> What is being asked
Please output the data exactly, minus pictures.

Dataset entries:
•••••
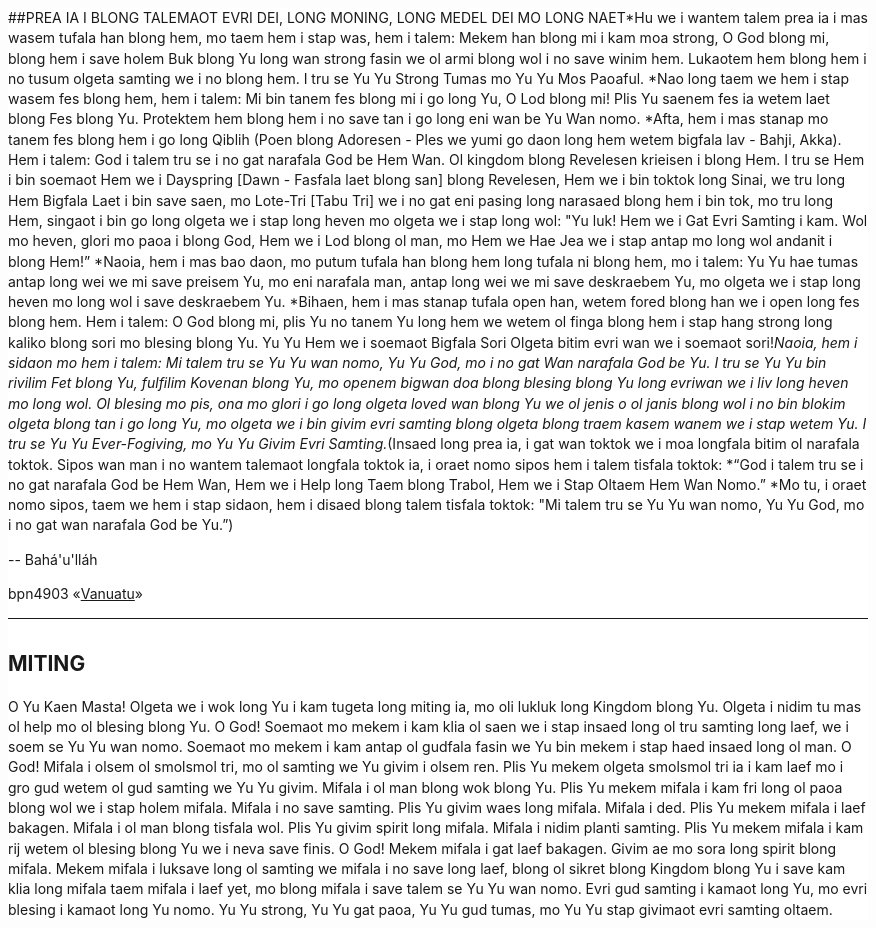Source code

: ##PREA IA I BLONG TALEMAOT EVRI DEI, LONG MONING, LONG  MEDEL  DEI  MO  LONG  NAET*Hu we i wantem talem prea ia i mas wasem tufala han blong hem, mo taem hem i stap was, hem i talem:      Mekem han blong mi i kam moa strong, O God blong mi, blong hem i save holem Buk blong Yu long wan strong fasin we ol armi blong wol i no save winim hem. Lukaotem hem blong hem i no tusum olgeta samting we i no blong hem.  I tru se Yu Yu Strong Tumas mo Yu Yu Mos Paoaful.  *Nao long taem we hem i stap wasem fes blong hem, hem i talem:      Mi bin tanem fes blong mi i go long Yu, O Lod blong mi!  Plis Yu  saenem fes ia wetem laet blong Fes blong Yu.  Protektem hem blong hem i no save tan i go long eni wan be Yu Wan nomo. *Afta, hem i mas stanap mo tanem fes blong hem i go long Qiblih (Poen blong Adoresen - Ples we yumi go daon long hem wetem bigfala lav -  Bahji, Akka).  Hem i talem:      God i talem tru se i no gat narafala God be Hem Wan. Ol kingdom blong Revelesen krieisen i blong Hem. I tru se Hem i bin soemaot Hem we i Dayspring [Dawn - Fasfala laet blong san] blong Revelesen, Hem we i bin toktok long Sinai, we tru long Hem Bigfala Laet i bin save saen, mo Lote-Tri [Tabu Tri] we i no gat eni pasing long narasaed blong hem i bin tok, mo tru long Hem, singaot i bin go long olgeta we i stap long heven mo olgeta we i stap long wol:  &#34;Yu luk!  Hem we i Gat Evri Samting i kam. Wol mo heven, glori mo paoa i blong God, Hem we i Lod blong ol man, mo Hem we Hae Jea we i stap antap mo long wol andanit i blong Hem!” *Naoia, hem i mas bao daon, mo putum tufala han blong hem long tufala ni blong hem, mo i talem:     Yu Yu hae tumas antap long wei we mi save preisem Yu, mo eni narafala man, antap long wei we mi save deskraebem Yu, mo olgeta we i stap long heven mo long wol i save deskraebem Yu. *Bihaen, hem i mas stanap tufala open han, wetem fored blong han we i open long fes blong hem.  Hem i talem:     O God blong mi, plis Yu no tanem Yu long hem we wetem ol finga blong hem i stap hang strong long kaliko blong sori mo blesing blong Yu. Yu Yu Hem we i soemaot Bigfala Sori Olgeta bitim evri wan we i soemaot sori!*Naoia, hem i sidaon mo hem i talem:      Mi talem tru se Yu Yu wan nomo, Yu Yu God, mo i no gat Wan narafala God be Yu. I tru se Yu Yu bin rivilim Fet blong Yu, fulfilim Kovenan blong Yu, mo openem bigwan doa blong blesing blong Yu long evriwan we i liv long heven mo long wol. Ol blesing mo pis, ona mo glori i go long olgeta loved wan blong Yu we ol jenis o ol janis blong wol i no bin blokim olgeta blong tan i go long Yu, mo olgeta we i bin givim evri samting blong olgeta blong traem kasem wanem we i stap wetem Yu. I tru se Yu Yu Ever-Fogiving, mo Yu Yu Givim Evri Samting.*(Insaed long prea ia, i gat wan toktok we i moa longfala bitim ol narafala toktok.  Sipos wan man i no wantem talemaot longfala toktok ia, i oraet nomo sipos hem i talem tisfala toktok:  *“God i talem tru se i no gat narafala God be Hem Wan, Hem we i Help long Taem blong Trabol, Hem we i Stap Oltaem Hem Wan Nomo.”  *Mo tu, i oraet nomo sipos, taem we hem i stap sidaon, hem i disaed blong talem tisfala toktok:  &#34;Mi talem tru se Yu Yu wan nomo, Yu Yu God, mo i no gat wan narafala God be Yu.”)

-- Bahá'u'lláh

bpn4903 «[Vanuatu](../bi/prayers/#bpn4903)» 

----



<a id="MITING"></a> 
## MITING

<a id="bpn4911"></a> 
O Yu Kaen Masta! Olgeta we i wok long Yu i kam tugeta long miting ia, mo oli lukluk long Kingdom blong Yu. Olgeta i nidim tu mas ol help mo ol blesing blong Yu. O God! Soemaot mo mekem i kam klia ol saen we i stap insaed long ol tru samting long laef, we i soem se Yu Yu wan nomo. Soemaot mo mekem i kam antap ol gudfala fasin we Yu bin mekem i stap haed insaed long ol man. O God!  Mifala i olsem ol smolsmol tri, mo ol samting we Yu givim i olsem ren. Plis Yu mekem olgeta smolsmol tri ia i kam laef mo i gro gud wetem ol gud samting we Yu Yu givim. Mifala i ol man blong wok blong Yu. Plis Yu mekem mifala i kam fri long ol paoa blong wol we i stap holem mifala. Mifala i no save samting. Plis Yu givim waes long mifala. Mifala i ded. Plis Yu mekem mifala i laef bakagen. Mifala i ol man blong tisfala wol. Plis Yu givim spirit long mifala. Mifala i nidim planti samting. Plis Yu mekem mifala i kam rij wetem ol blesing blong Yu we i neva save finis. O God! Mekem mifala i gat laef bakagen. Givim ae mo sora long spirit blong mifala. Mekem mifala i luksave long ol samting we mifala i no save long laef, blong ol sikret blong Kingdom blong Yu i save kam klia long mifala taem mifala i laef yet, mo blong mifala i save talem se Yu Yu wan nomo. Evri gud samting i kamaot long Yu, mo evri blesing i kamaot long Yu nomo. Yu Yu strong, Yu Yu gat paoa, Yu Yu gud tumas, mo Yu Yu stap givimaot evri samting oltaem.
•••••
> The answer
Source code

: ##PREA IA I BLONG TALEMAOT EVRI DEI, LONG MONING, LONG  MEDEL  DEI  MO  LONG  NAET*Hu we i wantem talem prea ia i mas wasem tufala han blong hem, mo taem hem i stap was, hem i talem:      Mekem han blong mi i kam moa strong, O God blong mi, blong hem i save holem Buk blong Yu long wan strong fasin we ol armi blong wol i no save winim hem. Lukaotem hem blong hem i no tusum olgeta samting we i no blong hem.  I tru se Yu Yu Strong Tumas mo Yu Yu Mos Paoaful.  *Nao long taem we hem i stap wasem fes blong hem, hem i talem:      Mi bin tanem fes blong mi i go long Yu, O Lod blong mi!  Plis Yu  saenem fes ia wetem laet blong Fes blong Yu.  Protektem hem blong hem i no save tan i go long eni wan be Yu Wan nomo. *Afta, hem i mas stanap mo tanem fes blong hem i go long Qiblih (Poen blong Adoresen - Ples we yumi go daon long hem wetem bigfala lav -  Bahji, Akka).  Hem i talem:      God i talem tru se i no gat narafala God be Hem Wan. Ol kingdom blong Revelesen krieisen i blong Hem. I tru se Hem i bin soemaot Hem we i Dayspring [Dawn - Fasfala laet blong san] blong Revelesen, Hem we i bin toktok long Sinai, we tru long Hem Bigfala Laet i bin save saen, mo Lote-Tri [Tabu Tri] we i no gat eni pasing long narasaed blong hem i bin tok, mo tru long Hem, singaot i bin go long olgeta we i stap long heven mo olgeta we i stap long wol:  &#34;Yu luk!  Hem we i Gat Evri Samting i kam. Wol mo heven, glori mo paoa i blong God, Hem we i Lod blong ol man, mo Hem we Hae Jea we i stap antap mo long wol andanit i blong Hem!” *Naoia, hem i mas bao daon, mo putum tufala han blong hem long tufala ni blong hem, mo i talem:     Yu Yu hae tumas antap long wei we mi save preisem Yu, mo eni narafala man, antap long wei we mi save deskraebem Yu, mo olgeta we i stap long heven mo long wol i save deskraebem Yu. *Bihaen, hem i mas stanap tufala open han, wetem fored blong han we i open long fes blong hem.  Hem i talem:     O God blong mi, plis Yu no tanem Yu long hem we wetem ol finga blong hem i stap hang strong long kaliko blong sori mo blesing blong Yu. Yu Yu Hem we i soemaot Bigfala Sori Olgeta bitim evri wan we i soemaot sori!*Naoia, hem i sidaon mo hem i talem:      Mi talem tru se Yu Yu wan nomo, Yu Yu God, mo i no gat Wan narafala God be Yu. I tru se Yu Yu bin rivilim Fet blong Yu, fulfilim Kovenan blong Yu, mo openem bigwan doa blong blesing blong Yu long evriwan we i liv long heven mo long wol. Ol blesing mo pis, ona mo glori i go long olgeta loved wan blong Yu we ol jenis o ol janis blong wol i no bin blokim olgeta blong tan i go long Yu, mo olgeta we i bin givim evri samting blong olgeta blong traem kasem wanem we i stap wetem Yu. I tru se Yu Yu Ever-Fogiving, mo Yu Yu Givim Evri Samting.*(Insaed long prea ia, i gat wan toktok we i moa longfala bitim ol narafala toktok.  Sipos wan man i no wantem talemaot longfala toktok ia, i oraet nomo sipos hem i talem tisfala toktok:  *“God i talem tru se i no gat narafala God be Hem Wan, Hem we i Help long Taem blong Trabol, Hem we i Stap Oltaem Hem Wan Nomo.”  *Mo tu, i oraet nomo sipos, taem we hem i stap sidaon, hem i disaed blong talem tisfala toktok:  &#34;Mi talem tru se Yu Yu wan nomo, Yu Yu God, mo i no gat wan narafala God be Yu.”)

-- Bahá'u'lláh

bpn4903 «[Vanuatu](../bi/prayers/#bpn4903)» 

----



<a id="MITING"></a> 
## MITING

<a id="bpn4911"></a> 
O Yu Kaen Masta! Olgeta we i wok long Yu i kam tugeta long miting ia, mo oli lukluk long Kingdom blong Yu. Olgeta i nidim tu mas ol help mo ol blesing blong Yu. O God! Soemaot mo mekem i kam klia ol saen we i stap insaed long ol tru samting long laef, we i soem se Yu Yu wan nomo. Soemaot mo mekem i kam antap ol gudfala fasin we Yu bin mekem i stap haed insaed long ol man. O God!  Mifala i olsem ol smolsmol tri, mo ol samting we Yu givim i olsem ren. Plis Yu mekem olgeta smolsmol tri ia i kam laef mo i gro gud wetem ol gud samting we Yu Yu givim. Mifala i ol man blong wok blong Yu. Plis Yu mekem mifala i kam fri long ol paoa blong wol we i stap holem mifala. Mifala i no save samting. Plis Yu givim waes long mifala. Mifala i ded. Plis Yu mekem mifala i laef bakagen. Mifala i ol man blong tisfala wol. Plis Yu givim spirit long mifala. Mifala i nidim planti samting. Plis Yu mekem mifala i kam rij wetem ol blesing blong Yu we i neva save finis. O God! Mekem mifala i gat laef bakagen. Givim ae mo sora long spirit blong mifala. Mekem mifala i luksave long ol samting we mifala i no save long laef, blong ol sikret blong Kingdom blong Yu i save kam klia long mifala taem mifala i laef yet, mo blong mifala i save talem se Yu Yu wan nomo. Evri gud samting i kamaot long Yu, mo evri blesing i kamaot long Yu nomo. Yu Yu strong, Yu Yu gat paoa, Yu Yu gud tumas, mo Yu Yu stap givimaot evri samting oltaem.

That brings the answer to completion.